Professor James P. Allison, who heads the Department of Immunology at the Anderson Cancer Institute, will receive the Harvey Award for developing a new paradigm for cancer treatment and for his theoretical and practical contributions to cancer treatment. The Anderson Institute, affiliated to the University of Texas, ranks first among cancer institutes in the US.

Alison, who was born in 1948 in Texas, deals in the field of immunotherapy - treatment by strengthening the immune system - mainly in the context of cancer treatment. He extensively studied the T cells, which play an important role in the immune system, and discovered that a molecule called CTLA-4, which inhibits them, prevents them from attacking cancerous tumors. Following the discovery, Professor Allison developed an antibody that would block that inhibitory molecule and thus allow the T cells to 'do their job' and attack the tumor. Following his research, the drug Ipilimumab (trade name Yervoy) was developed, which was approved by the FDA in May 2011 for the treatment of advanced melanoma. Currently, Ellison is investigating possibilities of using it and similar inhibitory drugs to treat other types of cancer.

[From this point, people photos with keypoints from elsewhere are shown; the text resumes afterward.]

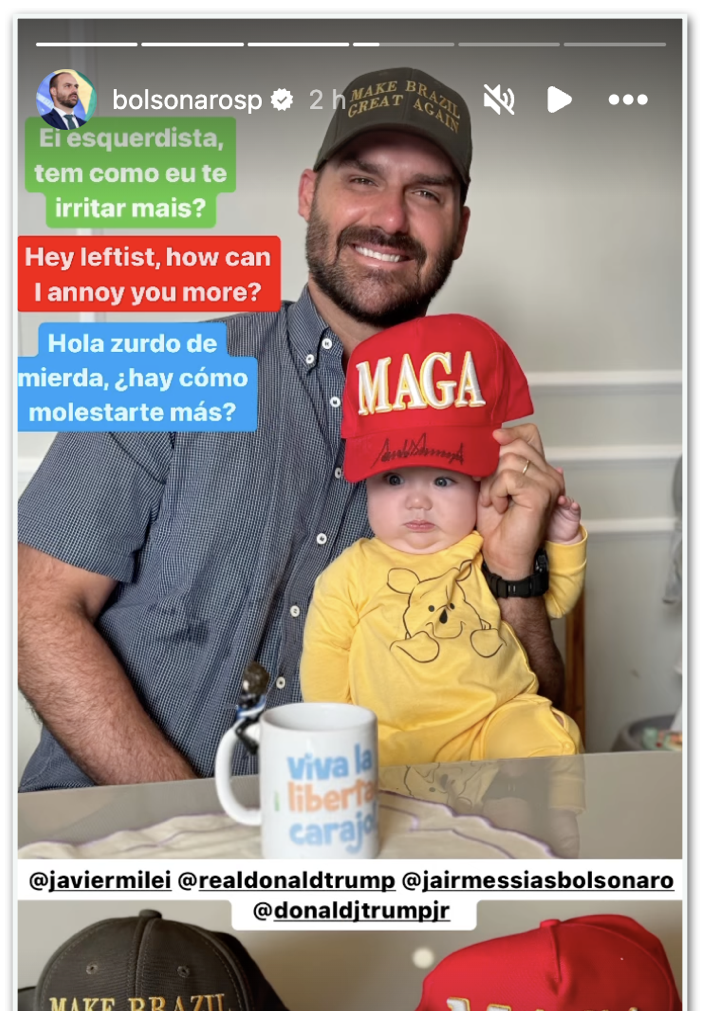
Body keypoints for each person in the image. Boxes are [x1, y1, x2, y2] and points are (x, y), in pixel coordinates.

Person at [18, 65, 566, 791]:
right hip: (111, 831)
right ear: (310, 194)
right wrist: (188, 826)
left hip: (350, 854)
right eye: (363, 180)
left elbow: (536, 707)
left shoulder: (487, 440)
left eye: (426, 193)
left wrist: (517, 577)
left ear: (460, 230)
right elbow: (32, 610)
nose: (393, 219)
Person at [301, 315, 586, 766]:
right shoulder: (351, 573)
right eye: (393, 479)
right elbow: (324, 659)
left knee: (547, 738)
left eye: (442, 480)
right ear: (366, 487)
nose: (417, 502)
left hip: (493, 722)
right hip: (392, 741)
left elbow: (558, 599)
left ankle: (519, 825)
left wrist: (560, 538)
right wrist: (335, 734)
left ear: (480, 483)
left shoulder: (481, 550)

Professor Reinhard Genzel will receive the Harvey Prize in Science and Technology for proving the existence of a black hole at the center of the Milky Way galaxy (our "galaxy"). Genzel, born in 1952, is a faculty member at the University of Berkeley and serves as head of the Max Planck Institute for Outer Space Physics in Gerching, Germany. In 2002 Gentzel, together with his research partners in Germany and California, determined that at the center of the galaxy there is an object whose size is smaller than the size of the solar system, but whose mass is 3 or 4 million times greater than the mass of the sun, i.e. a huge black hole. This determination was based on the abnormal acceleration of stars near the center of the galaxy. Gentzel used innovative optical methods, and infrared photography, to overcome the atmospheric disturbances and the particles in space.

Professor Reinhard Gentzel - courtesy of the Max Planck Institute for Extraterrestrial Physics
Professor Reinhard Gentzel - courtesy of the Max Planck Institute for Extraterrestrial Physics

The Technion's Harvey Award was first given in 1972, from the fund established by Leo M. The late Harvey of Los Angeles, in order to recognize great contributions to the advancement of humanity in the fields of science and technology, human health and the promotion of peace in the Middle East. Among the winners of the prestigious award are scientists from the USA, Great Britain, Russia, Sweden, France, and Israel. Here are some of them: Nobel laureate Mikhail Gorbachev, former leader of the USSR, received the Harvey Award for his activities to reduce regional tensions; Professor Brett Sackman (Nobel Prize in Medicine), Professor Pierre Gilles Den-Jen (Physics), Professor Edward Teller for his discoveries in solid state, atomic and nuclear physics, and Professor William Kopf for the invention of the artificial kidney.
The ceremony will take place at the Technion on February 17, 2015.